WHAT THE TASK REQUIRES —
Please copy the material word for word, from its first line through the line that contains "années, la satisfaction".
- Opening Delimiter -
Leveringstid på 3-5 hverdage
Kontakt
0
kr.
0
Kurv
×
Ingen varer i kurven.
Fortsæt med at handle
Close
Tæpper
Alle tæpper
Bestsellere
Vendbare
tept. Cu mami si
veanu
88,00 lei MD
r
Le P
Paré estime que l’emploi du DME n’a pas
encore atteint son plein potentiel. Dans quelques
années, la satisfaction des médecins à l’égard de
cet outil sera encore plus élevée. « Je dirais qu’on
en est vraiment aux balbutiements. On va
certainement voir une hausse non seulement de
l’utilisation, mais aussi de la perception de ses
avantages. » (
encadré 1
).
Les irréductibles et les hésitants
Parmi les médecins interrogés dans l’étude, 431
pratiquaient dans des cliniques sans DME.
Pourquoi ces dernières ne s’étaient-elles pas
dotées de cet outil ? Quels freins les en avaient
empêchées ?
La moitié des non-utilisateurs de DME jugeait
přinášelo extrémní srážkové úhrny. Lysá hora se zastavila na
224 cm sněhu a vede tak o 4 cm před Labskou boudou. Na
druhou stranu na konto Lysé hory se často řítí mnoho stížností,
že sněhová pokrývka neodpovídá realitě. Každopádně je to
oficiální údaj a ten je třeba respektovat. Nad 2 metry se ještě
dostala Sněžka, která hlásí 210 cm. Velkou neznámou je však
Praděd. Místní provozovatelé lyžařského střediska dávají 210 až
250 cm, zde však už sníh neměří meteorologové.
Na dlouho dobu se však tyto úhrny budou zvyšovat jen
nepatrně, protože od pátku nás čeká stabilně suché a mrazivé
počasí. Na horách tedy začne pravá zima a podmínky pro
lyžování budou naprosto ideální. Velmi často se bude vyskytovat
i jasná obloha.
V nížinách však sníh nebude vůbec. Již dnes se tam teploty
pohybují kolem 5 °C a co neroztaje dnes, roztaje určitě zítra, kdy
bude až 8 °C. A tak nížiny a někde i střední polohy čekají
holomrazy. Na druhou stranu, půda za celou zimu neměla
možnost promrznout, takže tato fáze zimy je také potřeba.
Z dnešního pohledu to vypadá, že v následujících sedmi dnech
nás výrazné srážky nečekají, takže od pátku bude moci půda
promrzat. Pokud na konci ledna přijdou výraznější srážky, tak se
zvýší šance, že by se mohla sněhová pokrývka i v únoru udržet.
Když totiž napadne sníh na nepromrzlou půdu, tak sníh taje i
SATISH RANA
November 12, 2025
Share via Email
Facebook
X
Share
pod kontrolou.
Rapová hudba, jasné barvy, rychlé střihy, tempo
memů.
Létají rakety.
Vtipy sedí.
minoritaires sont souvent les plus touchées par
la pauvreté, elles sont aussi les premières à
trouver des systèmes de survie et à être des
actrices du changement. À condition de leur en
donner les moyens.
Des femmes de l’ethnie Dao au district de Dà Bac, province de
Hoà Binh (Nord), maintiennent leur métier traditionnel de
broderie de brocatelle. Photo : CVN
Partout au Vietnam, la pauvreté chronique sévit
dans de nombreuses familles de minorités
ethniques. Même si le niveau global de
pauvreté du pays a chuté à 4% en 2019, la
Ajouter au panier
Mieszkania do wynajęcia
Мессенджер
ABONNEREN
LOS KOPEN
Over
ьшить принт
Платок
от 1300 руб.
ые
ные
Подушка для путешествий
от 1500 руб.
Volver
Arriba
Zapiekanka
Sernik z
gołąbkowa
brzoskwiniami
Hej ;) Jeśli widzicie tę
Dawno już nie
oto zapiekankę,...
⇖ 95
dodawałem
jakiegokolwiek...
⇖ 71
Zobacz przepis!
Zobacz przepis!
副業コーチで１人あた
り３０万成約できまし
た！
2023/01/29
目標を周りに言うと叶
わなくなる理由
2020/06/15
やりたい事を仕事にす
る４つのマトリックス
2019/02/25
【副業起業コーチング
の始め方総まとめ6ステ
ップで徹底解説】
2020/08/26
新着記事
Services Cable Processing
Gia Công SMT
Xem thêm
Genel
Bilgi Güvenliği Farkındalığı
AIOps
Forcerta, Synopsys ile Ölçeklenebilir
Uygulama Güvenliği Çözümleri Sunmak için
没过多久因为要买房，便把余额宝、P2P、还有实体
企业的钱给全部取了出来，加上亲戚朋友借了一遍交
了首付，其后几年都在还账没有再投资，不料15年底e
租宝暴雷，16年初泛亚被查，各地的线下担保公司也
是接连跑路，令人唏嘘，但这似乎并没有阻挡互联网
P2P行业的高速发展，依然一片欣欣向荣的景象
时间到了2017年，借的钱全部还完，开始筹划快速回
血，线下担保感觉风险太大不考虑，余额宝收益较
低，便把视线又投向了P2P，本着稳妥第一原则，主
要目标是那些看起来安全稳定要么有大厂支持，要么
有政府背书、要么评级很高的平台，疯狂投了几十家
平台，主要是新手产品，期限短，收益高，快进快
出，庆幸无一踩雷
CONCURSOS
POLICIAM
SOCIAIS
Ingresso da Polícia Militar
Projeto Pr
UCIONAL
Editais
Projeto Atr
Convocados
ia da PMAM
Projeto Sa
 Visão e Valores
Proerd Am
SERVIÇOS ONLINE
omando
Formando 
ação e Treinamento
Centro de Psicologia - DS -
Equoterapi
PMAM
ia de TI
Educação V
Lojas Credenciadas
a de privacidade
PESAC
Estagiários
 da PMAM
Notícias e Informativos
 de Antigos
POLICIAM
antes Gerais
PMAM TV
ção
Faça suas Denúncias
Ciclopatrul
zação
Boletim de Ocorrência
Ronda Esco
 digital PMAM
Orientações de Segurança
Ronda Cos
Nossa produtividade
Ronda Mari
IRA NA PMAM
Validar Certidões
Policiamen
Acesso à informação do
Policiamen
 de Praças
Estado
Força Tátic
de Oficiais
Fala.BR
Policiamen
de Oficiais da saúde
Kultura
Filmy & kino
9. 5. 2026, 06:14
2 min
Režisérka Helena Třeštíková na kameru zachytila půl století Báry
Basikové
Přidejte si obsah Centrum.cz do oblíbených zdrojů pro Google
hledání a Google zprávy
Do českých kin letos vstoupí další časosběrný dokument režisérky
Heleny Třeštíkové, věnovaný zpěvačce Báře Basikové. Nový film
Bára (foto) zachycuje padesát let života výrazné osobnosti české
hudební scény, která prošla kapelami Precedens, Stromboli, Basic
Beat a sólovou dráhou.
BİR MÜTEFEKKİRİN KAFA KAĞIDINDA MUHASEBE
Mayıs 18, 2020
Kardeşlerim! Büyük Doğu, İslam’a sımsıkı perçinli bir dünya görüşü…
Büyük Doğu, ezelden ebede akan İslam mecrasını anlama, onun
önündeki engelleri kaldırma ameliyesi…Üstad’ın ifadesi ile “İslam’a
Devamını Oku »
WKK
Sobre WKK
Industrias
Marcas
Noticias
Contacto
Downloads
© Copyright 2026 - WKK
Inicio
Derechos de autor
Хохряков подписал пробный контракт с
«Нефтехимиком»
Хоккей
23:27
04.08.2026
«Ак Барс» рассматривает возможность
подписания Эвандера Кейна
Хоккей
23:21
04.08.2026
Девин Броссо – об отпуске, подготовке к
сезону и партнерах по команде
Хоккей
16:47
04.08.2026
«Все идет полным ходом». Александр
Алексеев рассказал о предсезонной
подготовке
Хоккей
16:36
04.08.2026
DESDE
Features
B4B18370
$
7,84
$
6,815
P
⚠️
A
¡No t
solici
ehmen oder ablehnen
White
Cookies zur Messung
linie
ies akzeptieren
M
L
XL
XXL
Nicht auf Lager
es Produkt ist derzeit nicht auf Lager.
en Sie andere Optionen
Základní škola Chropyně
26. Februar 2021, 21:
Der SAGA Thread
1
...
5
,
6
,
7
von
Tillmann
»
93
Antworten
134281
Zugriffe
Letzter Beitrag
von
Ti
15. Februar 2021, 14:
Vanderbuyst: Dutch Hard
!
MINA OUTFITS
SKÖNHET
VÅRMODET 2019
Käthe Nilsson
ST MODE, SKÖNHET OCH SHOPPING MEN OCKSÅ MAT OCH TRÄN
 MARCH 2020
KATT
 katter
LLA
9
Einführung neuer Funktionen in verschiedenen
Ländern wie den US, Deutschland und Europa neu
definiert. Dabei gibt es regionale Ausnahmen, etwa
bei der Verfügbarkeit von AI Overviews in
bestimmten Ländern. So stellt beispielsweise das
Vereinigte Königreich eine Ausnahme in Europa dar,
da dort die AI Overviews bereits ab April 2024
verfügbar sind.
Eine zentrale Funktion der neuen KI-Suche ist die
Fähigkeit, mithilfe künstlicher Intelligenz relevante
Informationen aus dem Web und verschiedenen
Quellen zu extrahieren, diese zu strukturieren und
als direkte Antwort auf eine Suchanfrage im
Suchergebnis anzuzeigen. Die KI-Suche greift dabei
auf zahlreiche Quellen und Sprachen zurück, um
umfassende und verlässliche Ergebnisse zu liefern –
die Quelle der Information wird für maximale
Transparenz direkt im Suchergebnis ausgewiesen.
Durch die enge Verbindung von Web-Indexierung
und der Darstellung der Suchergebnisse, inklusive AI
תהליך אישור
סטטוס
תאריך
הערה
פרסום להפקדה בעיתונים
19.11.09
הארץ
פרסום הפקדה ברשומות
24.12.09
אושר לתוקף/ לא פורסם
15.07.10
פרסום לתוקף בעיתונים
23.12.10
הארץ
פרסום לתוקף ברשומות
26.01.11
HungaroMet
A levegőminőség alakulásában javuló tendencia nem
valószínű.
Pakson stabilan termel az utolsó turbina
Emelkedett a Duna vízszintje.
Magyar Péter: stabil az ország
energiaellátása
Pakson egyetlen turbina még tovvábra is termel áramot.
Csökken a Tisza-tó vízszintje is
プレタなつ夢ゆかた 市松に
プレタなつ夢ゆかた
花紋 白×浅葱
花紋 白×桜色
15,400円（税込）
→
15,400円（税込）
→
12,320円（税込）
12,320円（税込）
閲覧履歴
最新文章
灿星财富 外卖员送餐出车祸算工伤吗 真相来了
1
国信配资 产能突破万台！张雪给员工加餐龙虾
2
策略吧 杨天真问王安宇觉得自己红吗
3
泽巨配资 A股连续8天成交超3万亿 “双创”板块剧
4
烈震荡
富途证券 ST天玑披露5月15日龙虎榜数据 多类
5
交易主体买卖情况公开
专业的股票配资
- Closing Delimiter -
THE ANSWER —
Leveringstid på 3-5 hverdage
Kontakt
0
kr.
0
Kurv
×
Ingen varer i kurven.
Fortsæt med at handle
Close
Tæpper
Alle tæpper
Bestsellere
Vendbare
tept. Cu mami si
veanu
88,00 lei MD
r
Le P
Paré estime que l’emploi du DME n’a pas
encore atteint son plein potentiel. Dans quelques
années, la satisfaction des médecins à l’égard de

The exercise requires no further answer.